I struggled with this a bit, and did finish it in the end, but can't go much better than "ok". The characters are all caricatures of themselves: Pirate Captain, Sneak Thief, Steely Woman Merc, Psycho - they have no depth, and don't feel at all like real people. It's like watching an old Black Adder episode: the situation may be amusing, but you don't believe any of the people are real. The plot is convoluted - involving alternate dimensions, virtual realities, and time travel - and full of Trekkian technobabble explanations, but none of it really seems to matter to the story. Which seems to boil down to:

Bunch of humans do some largely irrelevant stuff.
Drone character introduced in a flashback touches a magic crystal ("offscreen", even from the flashback) and is loaded into a virtual world.

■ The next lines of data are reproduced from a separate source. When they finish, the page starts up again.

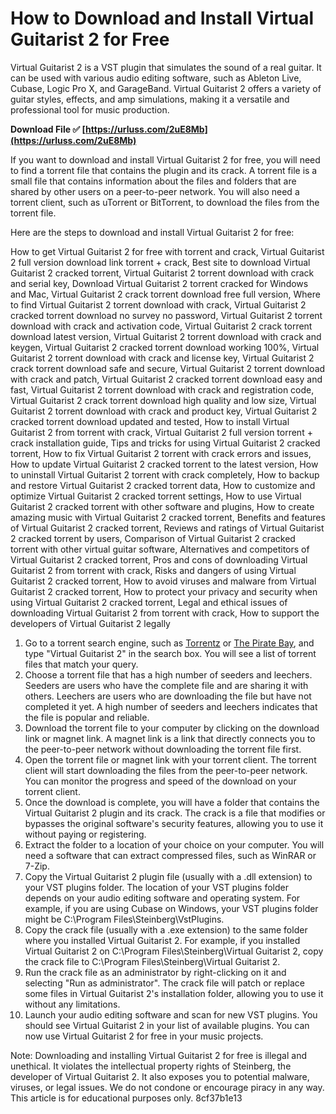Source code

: # How to Download and Install Virtual Guitarist 2 for Free
 
Virtual Guitarist 2 is a VST plugin that simulates the sound of a real guitar. It can be used with various audio editing software, such as Ableton Live, Cubase, Logic Pro X, and GarageBand. Virtual Guitarist 2 offers a variety of guitar styles, effects, and amp simulations, making it a versatile and professional tool for music production.
 
**Download File ✅ [https://urluss.com/2uE8Mb](https://urluss.com/2uE8Mb)**


 
If you want to download and install Virtual Guitarist 2 for free, you will need to find a torrent file that contains the plugin and its crack. A torrent file is a small file that contains information about the files and folders that are shared by other users on a peer-to-peer network. You will also need a torrent client, such as uTorrent or BitTorrent, to download the files from the torrent file.
 
Here are the steps to download and install Virtual Guitarist 2 for free:
 
How to get Virtual Guitarist 2 for free with torrent and crack,  Virtual Guitarist 2 full version download link torrent + crack,  Best site to download Virtual Guitarist 2 cracked torrent,  Virtual Guitarist 2 torrent download with crack and serial key,  Download Virtual Guitarist 2 torrent cracked for Windows and Mac,  Virtual Guitarist 2 crack torrent download free full version,  Where to find Virtual Guitarist 2 torrent download with crack,  Virtual Guitarist 2 cracked torrent download no survey no password,  Virtual Guitarist 2 torrent download with crack and activation code,  Virtual Guitarist 2 crack torrent download latest version,  Virtual Guitarist 2 torrent download with crack and keygen,  Virtual Guitarist 2 cracked torrent download working 100%,  Virtual Guitarist 2 torrent download with crack and license key,  Virtual Guitarist 2 crack torrent download safe and secure,  Virtual Guitarist 2 torrent download with crack and patch,  Virtual Guitarist 2 cracked torrent download easy and fast,  Virtual Guitarist 2 torrent download with crack and registration code,  Virtual Guitarist 2 crack torrent download high quality and low size,  Virtual Guitarist 2 torrent download with crack and product key,  Virtual Guitarist 2 cracked torrent download updated and tested,  How to install Virtual Guitarist 2 from torrent with crack,  Virtual Guitarist 2 full version torrent + crack installation guide,  Tips and tricks for using Virtual Guitarist 2 cracked torrent,  How to fix Virtual Guitarist 2 torrent with crack errors and issues,  How to update Virtual Guitarist 2 cracked torrent to the latest version,  How to uninstall Virtual Guitarist 2 torrent with crack completely,  How to backup and restore Virtual Guitarist 2 cracked torrent data,  How to customize and optimize Virtual Guitarist 2 cracked torrent settings,  How to use Virtual Guitarist 2 cracked torrent with other software and plugins,  How to create amazing music with Virtual Guitarist 2 cracked torrent,  Benefits and features of Virtual Guitarist 2 cracked torrent,  Reviews and ratings of Virtual Guitarist 2 cracked torrent by users,  Comparison of Virtual Guitarist 2 cracked torrent with other virtual guitar software,  Alternatives and competitors of Virtual Guitarist 2 cracked torrent,  Pros and cons of downloading Virtual Guitarist 2 from torrent with crack,  Risks and dangers of using Virtual Guitarist 2 cracked torrent,  How to avoid viruses and malware from Virtual Guitarist 2 cracked torrent,  How to protect your privacy and security when using Virtual Guitarist 2 cracked torrent,  Legal and ethical issues of downloading Virtual Guitarist 2 from torrent with crack,  How to support the developers of Virtual Guitarist 2 legally
 
1. Go to a torrent search engine, such as [Torrentz](https://www.torrentz.eu/) or [The Pirate Bay](https://thepiratebay.org/), and type "Virtual Guitarist 2" in the search box. You will see a list of torrent files that match your query.
2. Choose a torrent file that has a high number of seeders and leechers. Seeders are users who have the complete file and are sharing it with others. Leechers are users who are downloading the file but have not completed it yet. A high number of seeders and leechers indicates that the file is popular and reliable.
3. Download the torrent file to your computer by clicking on the download link or magnet link. A magnet link is a link that directly connects you to the peer-to-peer network without downloading the torrent file first.
4. Open the torrent file or magnet link with your torrent client. The torrent client will start downloading the files from the peer-to-peer network. You can monitor the progress and speed of the download on your torrent client.
5. Once the download is complete, you will have a folder that contains the Virtual Guitarist 2 plugin and its crack. The crack is a file that modifies or bypasses the original software's security features, allowing you to use it without paying or registering.
6. Extract the folder to a location of your choice on your computer. You will need a software that can extract compressed files, such as WinRAR or 7-Zip.
7. Copy the Virtual Guitarist 2 plugin file (usually with a .dll extension) to your VST plugins folder. The location of your VST plugins folder depends on your audio editing software and operating system. For example, if you are using Cubase on Windows, your VST plugins folder might be C:\Program Files\Steinberg\VstPlugins.
8. Copy the crack file (usually with a .exe extension) to the same folder where you installed Virtual Guitarist 2. For example, if you installed Virtual Guitarist 2 on C:\Program Files\Steinberg\Virtual Guitarist 2, copy the crack file to C:\Program Files\Steinberg\Virtual Guitarist 2.
9. Run the crack file as an administrator by right-clicking on it and selecting "Run as administrator". The crack file will patch or replace some files in Virtual Guitarist 2's installation folder, allowing you to use it without any limitations.
10. Launch your audio editing software and scan for new VST plugins. You should see Virtual Guitarist 2 in your list of available plugins. You can now use Virtual Guitarist 2 for free in your music projects.

Note: Downloading and installing Virtual Guitarist 2 for free is illegal and unethical. It violates the intellectual property rights of Steinberg, the developer of Virtual Guitarist 2. It also exposes you to potential malware, viruses, or legal issues. We do not condone or encourage piracy in any way. This article is for educational purposes only.
 8cf37b1e13
 

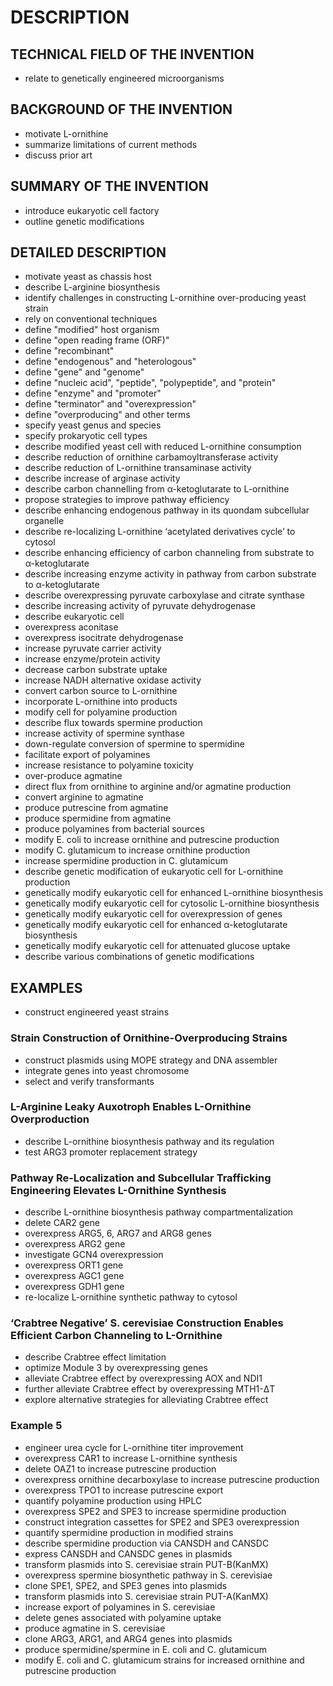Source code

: # DESCRIPTION

## TECHNICAL FIELD OF THE INVENTION

- relate to genetically engineered microorganisms

## BACKGROUND OF THE INVENTION

- motivate L-ornithine
- summarize limitations of current methods
- discuss prior art

## SUMMARY OF THE INVENTION

- introduce eukaryotic cell factory
- outline genetic modifications

## DETAILED DESCRIPTION

- motivate yeast as chassis host
- describe L-arginine biosynthesis
- identify challenges in constructing L-ornithine over-producing yeast strain
- rely on conventional techniques
- define "modified" host organism
- define "open reading frame (ORF)"
- define "recombinant"
- define "endogenous" and "heterologous"
- define "gene" and "genome"
- define "nucleic acid", "peptide", "polypeptide", and "protein"
- define "enzyme" and "promoter"
- define "terminator" and "overexpression"
- define "overproducing" and other terms
- specify yeast genus and species
- specify prokaryotic cell types
- describe modified yeast cell with reduced L-ornithine consumption
- describe reduction of ornithine carbamoyltransferase activity
- describe reduction of L-ornithine transaminase activity
- describe increase of arginase activity
- describe carbon channelling from α-ketoglutarate to L-ornithine
- propose strategies to improve pathway efficiency
- describe enhancing endogenous pathway in its quondam subcellular organelle
- describe re-localizing L-ornithine ‘acetylated derivatives cycle’ to cytosol
- describe enhancing efficiency of carbon channeling from substrate to α-ketoglutarate
- describe increasing enzyme activity in pathway from carbon substrate to α-ketoglutarate
- describe overexpressing pyruvate carboxylase and citrate synthase
- describe increasing activity of pyruvate dehydrogenase
- describe eukaryotic cell
- overexpress aconitase
- overexpress isocitrate dehydrogenase
- increase pyruvate carrier activity
- increase enzyme/protein activity
- decrease carbon substrate uptake
- increase NADH alternative oxidase activity
- convert carbon source to L-ornithine
- incorporate L-ornithine into products
- modify cell for polyamine production
- describe flux towards spermine production
- increase activity of spermine synthase
- down-regulate conversion of spermine to spermidine
- facilitate export of polyamines
- increase resistance to polyamine toxicity
- over-produce agmatine
- direct flux from ornithine to arginine and/or agmatine production
- convert arginine to agmatine
- produce putrescine from agmatine
- produce spermidine from agmatine
- produce polyamines from bacterial sources
- modify E. coli to increase ornithine and putrescine production
- modify C. glutamicum to increase ornithine production
- increase spermidine production in C. glutamicum
- describe genetic modification of eukaryotic cell for L-ornithine production
- genetically modify eukaryotic cell for enhanced L-ornithine biosynthesis
- genetically modify eukaryotic cell for cytosolic L-ornithine biosynthesis
- genetically modify eukaryotic cell for overexpression of genes
- genetically modify eukaryotic cell for enhanced α-ketoglutarate biosynthesis
- genetically modify eukaryotic cell for attenuated glucose uptake
- describe various combinations of genetic modifications

## EXAMPLES

- construct engineered yeast strains

### Strain Construction of Ornithine-Overproducing Strains

- construct plasmids using MOPE strategy and DNA assembler
- integrate genes into yeast chromosome
- select and verify transformants

### L-Arginine Leaky Auxotroph Enables L-Ornithine Overproduction

- describe L-ornithine biosynthesis pathway and its regulation
- test ARG3 promoter replacement strategy

### Pathway Re-Localization and Subcellular Trafficking Engineering Elevates L-Ornithine Synthesis

- describe L-ornithine biosynthesis pathway compartmentalization
- delete CAR2 gene
- overexpress ARG5, 6, ARG7 and ARG8 genes
- overexpress ARG2 gene
- investigate GCN4 overexpression
- overexpress ORT1 gene
- overexpress AGC1 gene
- overexpress GDH1 gene
- re-localize L-ornithine synthetic pathway to cytosol

### ‘Crabtree Negative’ S. cerevisiae Construction Enables Efficient Carbon Channeling to L-Ornithine

- describe Crabtree effect limitation
- optimize Module 3 by overexpressing genes
- alleviate Crabtree effect by overexpressing AOX and NDI1
- further alleviate Crabtree effect by overexpressing MTH1-ΔT
- explore alternative strategies for alleviating Crabtree effect

### Example 5

- engineer urea cycle for L-ornithine titer improvement
- overexpress CAR1 to increase L-ornithine synthesis
- delete OAZ1 to increase putrescine production
- overexpress ornithine decarboxylase to increase putrescine production
- overexpress TPO1 to increase putrescine export
- quantify polyamine production using HPLC
- overexpress SPE2 and SPE3 to increase spermidine production
- construct integration cassettes for SPE2 and SPE3 overexpression
- quantify spermidine production in modified strains
- describe spermidine production via CANSDH and CANSDC
- express CANSDH and CANSDC genes in plasmids
- transform plasmids into S. cerevisiae strain PUT-B(KanMX)
- overexpress spermine biosynthetic pathway in S. cerevisiae
- clone SPE1, SPE2, and SPE3 genes into plasmids
- transform plasmids into S. cerevisiae strain PUT-A(KanMX)
- increase export of polyamines in S. cerevisiae
- delete genes associated with polyamine uptake
- produce agmatine in S. cerevisiae
- clone ARG3, ARG1, and ARG4 genes into plasmids
- produce spermidine/spermine in E. coli and C. glutamicum
- modify E. coli and C. glutamicum strains for increased ornithine and putrescine production

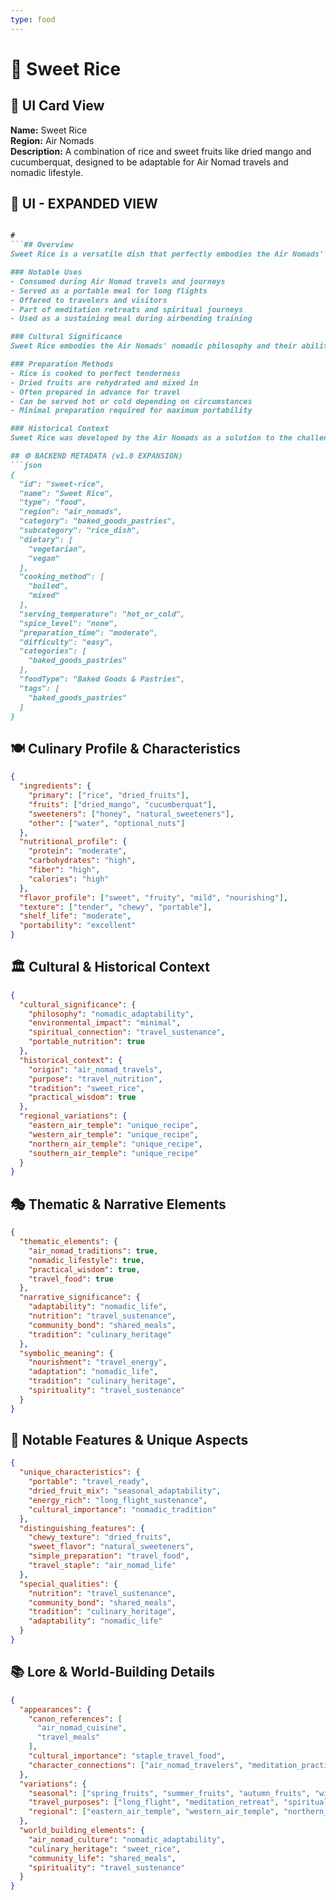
 ```yaml
---
type: food
---
```


# 🍚 Sweet Rice

## 🎴 UI Card View

**Name:** Sweet Rice  
**Region:** Air Nomads  
**Description:** A combination of rice and sweet fruits like dried mango and cucumberquat, designed to be adaptable for Air Nomad travels and nomadic lifestyle.

## 📖 UI - EXPANDED VIEW

```md

#
```## Overview
Sweet Rice is a versatile dish that perfectly embodies the Air Nomads' nomadic lifestyle and their ability to adapt to different environments. This dish combines rice with sweet fruits like dried mango and cucumberquat, creating a portable, nutritious meal that can be easily prepared and consumed during travels. The dish represents the Air Nomads' practical wisdom and their understanding of how to maintain a healthy diet while constantly on the move.

### Notable Uses
- Consumed during Air Nomad travels and journeys
- Served as a portable meal for long flights
- Offered to travelers and visitors
- Part of meditation retreats and spiritual journeys
- Used as a sustaining meal during airbending training

### Cultural Significance
Sweet Rice embodies the Air Nomads' nomadic philosophy and their ability to create nourishing meals that can be adapted to any situation. The combination of rice and dried fruits reflects their practical approach to food - choosing ingredients that are portable, nutritious, and can be preserved for long periods. The dish represents their belief that even the simplest meals can be both satisfying and spiritually meaningful.

### Preparation Methods
- Rice is cooked to perfect tenderness
- Dried fruits are rehydrated and mixed in
- Often prepared in advance for travel
- Can be served hot or cold depending on circumstances
- Minimal preparation required for maximum portability

### Historical Context
Sweet Rice was developed by the Air Nomads as a solution to the challenges of their nomadic lifestyle. The dish was designed to provide sustained energy for long flights and spiritual journeys while being easy to prepare and transport. This practical approach to food was among the many traditions that Avatar Aang worked to preserve, recognizing its importance in maintaining the Air Nomad way of life.

## ⚙️ BACKEND METADATA (v1.0 EXPANSION)
```json
{
  "id": "sweet-rice",
  "name": "Sweet Rice",
  "type": "food",
  "region": "air_nomads",
  "category": "baked_goods_pastries",
  "subcategory": "rice_dish",
  "dietary": [
    "vegetarian",
    "vegan"
  ],
  "cooking_method": [
    "boiled",
    "mixed"
  ],
  "serving_temperature": "hot_or_cold",
  "spice_level": "none",
  "preparation_time": "moderate",
  "difficulty": "easy",
  "categories": [
    "baked_goods_pastries"
  ],
  "foodType": "Baked Goods & Pastries",
  "tags": [
    "baked_goods_pastries"
  ]
}
```

## 🍽️ Culinary Profile & Characteristics
```json
{
  "ingredients": {
    "primary": ["rice", "dried_fruits"],
    "fruits": ["dried_mango", "cucumberquat"],
    "sweeteners": ["honey", "natural_sweeteners"],
    "other": ["water", "optional_nuts"]
  },
  "nutritional_profile": {
    "protein": "moderate",
    "carbohydrates": "high",
    "fiber": "high",
    "calories": "high"
  },
  "flavor_profile": ["sweet", "fruity", "mild", "nourishing"],
  "texture": ["tender", "chewy", "portable"],
  "shelf_life": "moderate",
  "portability": "excellent"
}
```

## 🏛️ Cultural & Historical Context
```json
{
  "cultural_significance": {
    "philosophy": "nomadic_adaptability",
    "environmental_impact": "minimal",
    "spiritual_connection": "travel_sustenance",
    "portable_nutrition": true
  },
  "historical_context": {
    "origin": "air_nomad_travels",
    "purpose": "travel_nutrition",
    "tradition": "sweet_rice",
    "practical_wisdom": true
  },
  "regional_variations": {
    "eastern_air_temple": "unique_recipe",
    "western_air_temple": "unique_recipe",
    "northern_air_temple": "unique_recipe",
    "southern_air_temple": "unique_recipe"
  }
}
```

## 🎭 Thematic & Narrative Elements
```json
{
  "thematic_elements": {
    "air_nomad_traditions": true,
    "nomadic_lifestyle": true,
    "practical_wisdom": true,
    "travel_food": true
  },
  "narrative_significance": {
    "adaptability": "nomadic_life",
    "nutrition": "travel_sustenance",
    "community_bond": "shared_meals",
    "tradition": "culinary_heritage"
  },
  "symbolic_meaning": {
    "nourishment": "travel_energy",
    "adaptation": "nomadic_life",
    "tradition": "culinary_heritage",
    "spirituality": "travel_sustenance"
  }
}
```

## 🌟 Notable Features & Unique Aspects
```json
{
  "unique_characteristics": {
    "portable": "travel_ready",
    "dried_fruit_mix": "seasonal_adaptability",
    "energy_rich": "long_flight_sustenance",
    "cultural_importance": "nomadic_tradition"
  },
  "distinguishing_features": {
    "chewy_texture": "dried_fruits",
    "sweet_flavor": "natural_sweeteners",
    "simple_preparation": "travel_food",
    "travel_staple": "air_nomad_life"
  },
  "special_qualities": {
    "nutrition": "travel_sustenance",
    "community_bond": "shared_meals",
    "tradition": "culinary_heritage",
    "adaptability": "nomadic_life"
  }
}
```

## 📚 Lore & World-Building Details
```json
{
  "appearances": {
    "canon_references": [
      "air_nomad_cuisine",
      "travel_meals"
    ],
    "cultural_importance": "staple_travel_food",
    "character_connections": ["air_nomad_travelers", "meditation_practitioners"]
  },
  "variations": {
    "seasonal": ["spring_fruits", "summer_fruits", "autumn_fruits", "winter_preserved"],
    "travel_purposes": ["long_flight", "meditation_retreat", "spiritual_journey"],
    "regional": ["eastern_air_temple", "western_air_temple", "northern_air_temple", "southern_air_temple"]
  },
  "world_building_elements": {
    "air_nomad_culture": "nomadic_adaptability",
    "culinary_heritage": "sweet_rice",
    "community_life": "shared_meals",
    "spirituality": "travel_sustenance"
  }
}
```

Copy of drone in virtual world does everything of significance from this point forward - including saving the world from Evil Menace - occasionally popping back to explain things to the hapless biologicals in the midst of their irrelevant adventures.

The irrelevant adventures _were_ amusing at times, when you could disentangle them from the convoluted twists of time and dimension. So I didn't hate the book, but I didn't care about it much either.